The Deal Dilemma
First things first: cutting Social Security benefits is a cruel, stupid policy — just not nearly as cruel and stupid as raising the Medicare eligibility age. But sometimes you have to accept bad things in pursuit of a larger goal: health reform should have included a public option — heck, it should have gone straight to single-payer — but a flawed route to universal coverage was better than none at all.
The question about this looming deal is whether the end justifies the means. Unfortunately, it’s not nearly as clear a case as the health care deal, and I’m agonizing, big time; as of last night I was marginally positive, right now marginally negative.

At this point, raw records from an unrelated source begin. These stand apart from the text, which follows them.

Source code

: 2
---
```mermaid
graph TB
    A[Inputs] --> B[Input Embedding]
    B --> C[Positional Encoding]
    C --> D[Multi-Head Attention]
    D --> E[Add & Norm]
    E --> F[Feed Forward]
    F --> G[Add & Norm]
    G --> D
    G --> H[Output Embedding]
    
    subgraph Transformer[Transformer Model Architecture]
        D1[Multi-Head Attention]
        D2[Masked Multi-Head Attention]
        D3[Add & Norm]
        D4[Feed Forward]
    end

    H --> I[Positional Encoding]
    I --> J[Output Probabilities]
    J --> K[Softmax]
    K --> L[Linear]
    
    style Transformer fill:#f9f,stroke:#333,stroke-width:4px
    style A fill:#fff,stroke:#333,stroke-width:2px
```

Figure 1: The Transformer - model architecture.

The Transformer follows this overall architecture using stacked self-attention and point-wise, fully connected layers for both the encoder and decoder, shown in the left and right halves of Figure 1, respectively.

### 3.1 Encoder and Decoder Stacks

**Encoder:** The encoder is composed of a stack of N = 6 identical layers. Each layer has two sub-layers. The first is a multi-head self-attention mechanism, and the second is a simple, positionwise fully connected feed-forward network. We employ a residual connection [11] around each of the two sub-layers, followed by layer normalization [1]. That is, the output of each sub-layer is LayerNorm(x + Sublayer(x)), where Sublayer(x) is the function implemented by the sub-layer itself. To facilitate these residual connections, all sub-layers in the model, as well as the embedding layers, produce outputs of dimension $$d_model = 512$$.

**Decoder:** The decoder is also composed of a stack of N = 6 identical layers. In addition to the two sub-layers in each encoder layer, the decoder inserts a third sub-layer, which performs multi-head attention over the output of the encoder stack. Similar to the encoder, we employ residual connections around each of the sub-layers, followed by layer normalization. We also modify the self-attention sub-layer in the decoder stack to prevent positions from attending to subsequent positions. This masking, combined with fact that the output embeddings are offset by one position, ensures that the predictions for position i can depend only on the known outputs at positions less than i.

Let’s talk about what’s going on.
First of all, the comparison has to be with what we think Obama can get if he goes over the cliff; if that happens, all the Bush tax cuts expire, and he can propose and probably get accepted a new round of middle-class cuts — but nothing else: no extension of unemployment benefits (another cruel, stupid action), no infrastructure spending to boost the economy.
So how does the possible deal differ? It doesn’t raise rates on the second-highest bracket, which means that the tax hike on earned income only falls on those making $400,000 or more. As I understand it — the reporting is weirdly silent on this, but it’s what I got from my own conversation with an SAO* — is that taxes on unearned income are going back to pre-Bush levels: capital gains at 20 instead of 15 percent, dividends taxed as ordinary income. If I’m wrong about that, this is easy: no deal.

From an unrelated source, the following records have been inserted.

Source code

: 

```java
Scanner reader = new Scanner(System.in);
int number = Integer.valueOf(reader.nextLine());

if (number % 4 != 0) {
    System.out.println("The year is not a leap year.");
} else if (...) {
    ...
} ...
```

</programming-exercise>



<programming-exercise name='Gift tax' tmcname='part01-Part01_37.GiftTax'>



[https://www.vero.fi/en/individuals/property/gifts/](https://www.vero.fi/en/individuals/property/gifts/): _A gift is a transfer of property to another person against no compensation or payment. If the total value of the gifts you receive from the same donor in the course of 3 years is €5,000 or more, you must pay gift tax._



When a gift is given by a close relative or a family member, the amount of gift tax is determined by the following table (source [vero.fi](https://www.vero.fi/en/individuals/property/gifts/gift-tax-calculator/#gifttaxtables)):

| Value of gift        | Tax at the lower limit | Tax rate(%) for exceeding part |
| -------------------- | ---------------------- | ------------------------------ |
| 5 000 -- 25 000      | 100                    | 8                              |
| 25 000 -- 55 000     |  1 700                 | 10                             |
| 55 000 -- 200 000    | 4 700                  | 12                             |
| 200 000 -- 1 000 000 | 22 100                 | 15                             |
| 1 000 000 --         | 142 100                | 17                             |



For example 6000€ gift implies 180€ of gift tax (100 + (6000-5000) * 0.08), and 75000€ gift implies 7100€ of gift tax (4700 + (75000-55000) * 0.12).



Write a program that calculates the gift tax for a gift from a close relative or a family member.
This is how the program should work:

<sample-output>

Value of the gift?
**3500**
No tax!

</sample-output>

And there’s extra revenue too, notably from changing the treatment of itemized deductions: instead of being a deduction from taxable income, they offer a tax credit, not to exceed 28 percent — which means a further substantial tax rise for people in the top bracket. Overall, there’s more revenue in this deal than you get from letting the high-end tax cuts expire after the cliff.
So the revenue side isn’t that bad; we do make some headway on unstarving the beast. On the other hand, I really don’t think of revenue — as opposed to preserving the social safety net — as being the most important thing.
Also on the plus side, extended unemployment benefits and more infrastructure spending. But no payroll tax cut extension, which means a fairly big dose of austerity despite the deal.
But then there’s the Social Security cut.
Switching from the regular CPI to the chained CPI doesn’t affect benefits immediately after retirement, which are based on your past earnings.What it does mean is that after retirement your payments grow more slowly, about 0.3 percent each year. So if you retire at 65, your income at 75 would be 3 percent less under this proposal than under current law; at 85 it would be 6 percent less; there’s supposedly a bump-up in benefits for people who make it that far.